Since I have left Cloudy Nights, I am going to share the story of testing my new scope here. It's a little different than my normal "new image" post but hopefully it's interesting and at least a little informative.

Last August I made the decision to buy a new telescope. My current C14 based system works quite well so I wanted something that would provide more signal and better resolution, which means a system with a larger aperture. Cost and location were the two key factors in making the decision. Last year at NEAIC I met some of the folks involved with ObsTech in Chile and after long discussions, that looked like a pretty viable option. They said that it was not uncommon to have over 300 clear nights per year (320 was the number they tossed out) and more important, the median seeing is claimed to be around 0.5 arc-seconds. Finding a site with sub-1" seeing addressed my concerns over where to put the scope. (I also uncovered the possibility of putting the new scope on Mt. Lemmon outside of Tucson where the seeing is around 1"; but, that's my second choice--for now.)

Then I started looking at scopes. Everything gets exponentially harder and more expensive as the diameter goes up so I quickly ruled out a 24" system. For me, the sweet spot fell dead-center on the Planewave 20" system. At F/6.8, the effective focal length is actually 395 mm shorter than my current C14 system, which increases the field of view to about 36.7 x 36.7 arc-minutes using my FLI-16803 camera. Under 0.5" conditions, the seeing blur diameter would be just slightly over 8 microns so the 16803 will be a bit under-sampled under those conditions. Under the very best conditions, switching to a CMOS camera with smaller pixels might be better; but, to start off with, I'm willing to try dithering to improve resolution a bit. The real advantage is that if you take into account all of the factors (including obscuration, diameter, pixel size, throughput, etc.), the Planewave will accumulate signal at almost 2.5x the speed of my C14 (on extended objects.) Of course, it will go MUCH deeper on stars.

I spent my career working in the field of optical metrology as an engineer and entrepreneur so I couldn't simply submit a purchase order without a requirement for test data.

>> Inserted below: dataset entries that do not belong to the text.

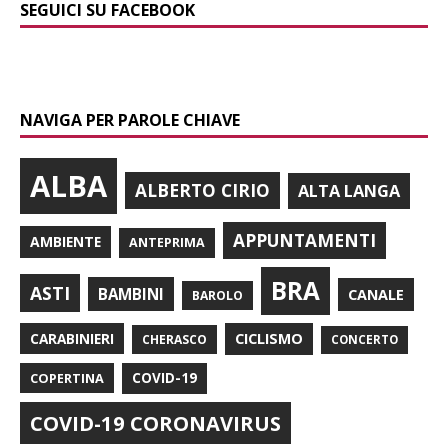
SEGUICI SU FACEBOOK
NAVIGA PER PAROLE CHIAVE
ALBA
ALBERTO CIRIO
ALTA LANGA
APPUNTAMENTI
AMBIENTE
ANTEPRIMA
BRA
ASTI
BAMBINI
CANALE
BAROLO
CARABINIERI
CICLISMO
CHERASCO
CONCERTO
COPERTINA
COVID-19
COVID-19 CORONAVIRUS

Rick Hedrick kindly agreed to let me test my new scope at the factory with a 4D Technology PhaseCam. The PhaseCam is a dynamic interferometer that uses a high-speed, single frame phase measurement method to minimize the effects of mechanical vibration. Most digital phase-measuring interferometer systems are so sensitive to vibration that they could not be used to make this kind of measurement without a very large (and expensive) vibration isolation system. The PhaseCam makes ultra-high precision interferometric testing very easy!

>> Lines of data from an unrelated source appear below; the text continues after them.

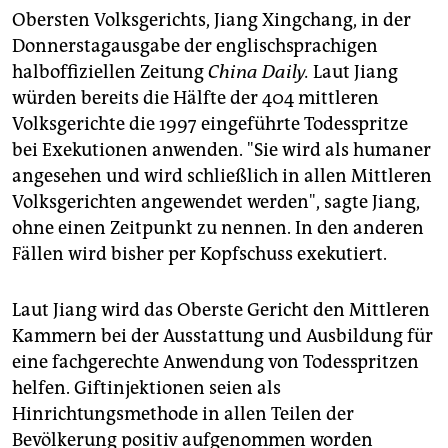
epaper login
Obersten Volksgerichts, Jiang Xingchang, in der
Donnerstagausgabe der englischsprachigen
halboffiziellen Zeitung
China Daily.
Laut Jiang
würden bereits die Hälfte der 404 mittleren
Volksgerichte die 1997 eingeführte Todesspritze
bei Exekutionen anwenden. "Sie wird als humaner
angesehen und wird schließlich in allen Mittleren
Volksgerichten angewendet werden", sagte Jiang,
ohne einen Zeitpunkt zu nennen. In den anderen
Fällen wird bisher per Kopfschuss exekutiert.
Laut Jiang wird das Oberste Gericht den Mittleren
Kammern bei der Ausstattung und Ausbildung für
eine fachgerechte Anwendung von Todesspritzen
helfen. Giftinjektionen seien als
Hinrichtungsmethode in allen Teilen der
Bevölkerung positiv aufgenommen worden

I want to publicly thank the folks at 4D Technology who kindly let me use their demo instrument to make this measurement. It's a ~$150,000 instrument so it's not something that most amateurs would be able to use to do this kind of test. By the way, PhaseCams have been used to test most of the worlds largest telescope components and space borne systems--including the GMT mirrors, the Gemini telescope, the LSST primary, HIRISE (now orbiting Mars) and the JWST mirror segments. It is a state-of-the-art interferometer system.

The first image (rev H) shows a photo of the double pass set up. The return mirror is a 45" diameter flat supplied by Planewave. It was made by Kodak and spec'd to a flatness of 1/20 wave. The engineers at Planewae qualified it to be "pretty good" but there wasn't any way to rotate it in order to place error bars on its effect on the results. We used fans to stir the air and averaged 512, 2,000 x 2,000 phase images for each result. This approach greatly reduces the effects of air-turbulence on the final result.

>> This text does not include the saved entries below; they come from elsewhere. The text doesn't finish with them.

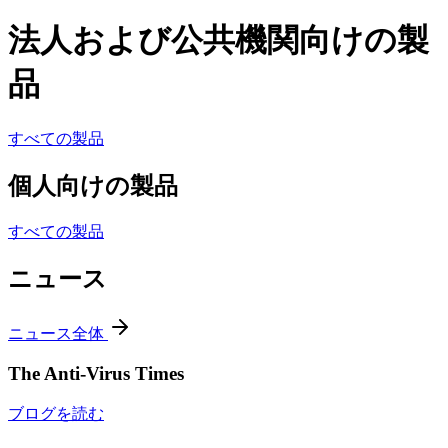
法人および公共機関向けの製
品
すべての製品
個人向けの製品
すべての製品
ニュース
ニュース全体
The Anti-Virus Times
ブログを読む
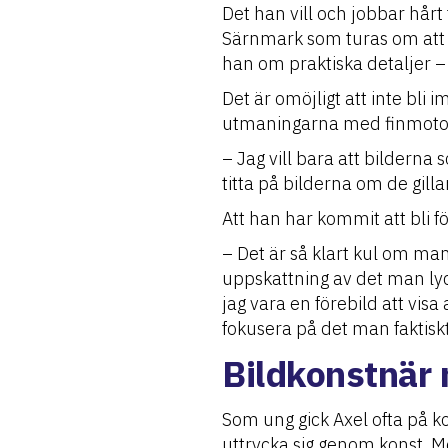
Det han vill och jobbar hårt 
Särnmark som turas om att j
han om praktiska detaljer – 
Det är omöjligt att inte bli
utmaningarna med finmotorik
– Jag vill bara att bilderna
titta på bilderna om de gill
Att han har kommit att bli f
– Det är så klart kul om man
uppskattning av det man ly
jag vara en förebild att vis
fokusera på det man faktis
Bildkonstnär
Som ung gick Axel ofta på k
uttrycka sig genom konst. M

The results show that over 98% of clear aperture, the system has a Strehl ratio of 0.85. PVq(95%) shows that 95% of the data fall within a range of 0.25 waves. The encircled energy shows that the system will put 80% of the energy from a star into a 9 micron circle. Ultimately, the system should work quite well for my imaging application.

It should arrive by freight next week so the next thing will be to get it commissioned and shipped to Chile! At the moment, the world seems to be falling apart so it could be a while before I get it down there.

Let me know if you have questions and I'll do my best to answer them.

John